-- Start TASK MATERIAL --

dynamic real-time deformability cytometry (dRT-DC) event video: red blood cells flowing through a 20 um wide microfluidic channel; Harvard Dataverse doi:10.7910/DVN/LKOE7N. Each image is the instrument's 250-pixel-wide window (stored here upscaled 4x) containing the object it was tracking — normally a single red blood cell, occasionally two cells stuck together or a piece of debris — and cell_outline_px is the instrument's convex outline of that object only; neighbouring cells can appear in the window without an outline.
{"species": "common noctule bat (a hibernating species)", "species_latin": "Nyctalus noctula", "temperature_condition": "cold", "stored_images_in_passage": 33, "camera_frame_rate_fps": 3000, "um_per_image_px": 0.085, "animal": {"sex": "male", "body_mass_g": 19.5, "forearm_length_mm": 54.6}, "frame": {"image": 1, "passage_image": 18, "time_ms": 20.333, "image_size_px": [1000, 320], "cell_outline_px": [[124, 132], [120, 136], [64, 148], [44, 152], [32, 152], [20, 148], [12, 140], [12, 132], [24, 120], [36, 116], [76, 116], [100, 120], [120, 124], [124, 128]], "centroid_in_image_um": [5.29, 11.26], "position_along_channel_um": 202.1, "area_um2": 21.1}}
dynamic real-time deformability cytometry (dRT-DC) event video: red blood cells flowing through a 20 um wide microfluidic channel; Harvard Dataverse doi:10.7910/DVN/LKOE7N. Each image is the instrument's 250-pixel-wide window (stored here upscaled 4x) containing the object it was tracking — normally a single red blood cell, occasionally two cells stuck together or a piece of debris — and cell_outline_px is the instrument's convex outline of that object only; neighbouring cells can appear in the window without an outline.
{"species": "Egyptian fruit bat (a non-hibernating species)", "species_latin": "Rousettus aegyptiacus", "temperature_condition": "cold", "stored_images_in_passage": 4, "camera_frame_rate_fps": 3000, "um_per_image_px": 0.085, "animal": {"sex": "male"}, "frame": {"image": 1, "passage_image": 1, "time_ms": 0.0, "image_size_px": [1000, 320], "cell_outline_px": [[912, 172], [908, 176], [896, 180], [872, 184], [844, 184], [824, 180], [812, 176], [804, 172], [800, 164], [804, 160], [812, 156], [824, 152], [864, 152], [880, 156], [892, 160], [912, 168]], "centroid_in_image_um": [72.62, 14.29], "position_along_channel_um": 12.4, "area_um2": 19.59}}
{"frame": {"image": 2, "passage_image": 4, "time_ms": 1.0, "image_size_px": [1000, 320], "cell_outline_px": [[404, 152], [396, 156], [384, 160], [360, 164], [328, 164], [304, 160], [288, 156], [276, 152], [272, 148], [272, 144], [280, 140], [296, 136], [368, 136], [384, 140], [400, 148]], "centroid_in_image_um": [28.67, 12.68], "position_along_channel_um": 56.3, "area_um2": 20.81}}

-- End TASK MATERIAL --

- _PROBLEM_:
Reproduce the material above, every line of it, exactly.

- _EXPECTED OUTPUT_:
dynamic real-time deformability cytometry (dRT-DC) event video: red blood cells flowing through a 20 um wide microfluidic channel; Harvard Dataverse doi:10.7910/DVN/LKOE7N. Each image is the instrument's 250-pixel-wide window (stored here upscaled 4x) containing the object it was tracking — normally a single red blood cell, occasionally two cells stuck together or a piece of debris — and cell_outline_px is the instrument's convex outline of that object only; neighbouring cells can appear in the window without an outline.
{"species": "common noctule bat (a hibernating species)", "species_latin": "Nyctalus noctula", "temperature_condition": "cold", "stored_images_in_passage": 33, "camera_frame_rate_fps": 3000, "um_per_image_px": 0.085, "animal": {"sex": "male", "body_mass_g": 19.5, "forearm_length_mm": 54.6}, "frame": {"image": 1, "passage_image": 18, "time_ms": 20.333, "image_size_px": [1000, 320], "cell_outline_px": [[124, 132], [120, 136], [64, 148], [44, 152], [32, 152], [20, 148], [12, 140], [12, 132], [24, 120], [36, 116], [76, 116], [100, 120], [120, 124], [124, 128]], "centroid_in_image_um": [5.29, 11.26], "position_along_channel_um": 202.1, "area_um2": 21.1}}
dynamic real-time deformability cytometry (dRT-DC) event video: red blood cells flowing through a 20 um wide microfluidic channel; Harvard Dataverse doi:10.7910/DVN/LKOE7N. Each image is the instrument's 250-pixel-wide window (stored here upscaled 4x) containing the object it was tracking — normally a single red blood cell, occasionally two cells stuck together or a piece of debris — and cell_outline_px is the instrument's convex outline of that object only; neighbouring cells can appear in the window without an outline.
{"species": "Egyptian fruit bat (a non-hibernating species)", "species_latin": "Rousettus aegyptiacus", "temperature_condition": "cold", "stored_images_in_passage": 4, "camera_frame_rate_fps": 3000, "um_per_image_px": 0.085, "animal": {"sex": "male"}, "frame": {"image": 1, "passage_image": 1, "time_ms": 0.0, "image_size_px": [1000, 320], "cell_outline_px": [[912, 172], [908, 176], [896, 180], [872, 184], [844, 184], [824, 180], [812, 176], [804, 172], [800, 164], [804, 160], [812, 156], [824, 152], [864, 152], [880, 156], [892, 160], [912, 168]], "centroid_in_image_um": [72.62, 14.29], "position_along_channel_um": 12.4, "area_um2": 19.59}}
{"frame": {"image": 2, "passage_image": 4, "time_ms": 1.0, "image_size_px": [1000, 320], "cell_outline_px": [[404, 152], [396, 156], [384, 160], [360, 164], [328, 164], [304, 160], [288, 156], [276, 152], [272, 148], [272, 144], [280, 140], [296, 136], [368, 136], [384, 140], [400, 148]], "centroid_in_image_um": [28.67, 12.68], "position_along_channel_um": 56.3, "area_um2": 20.81}}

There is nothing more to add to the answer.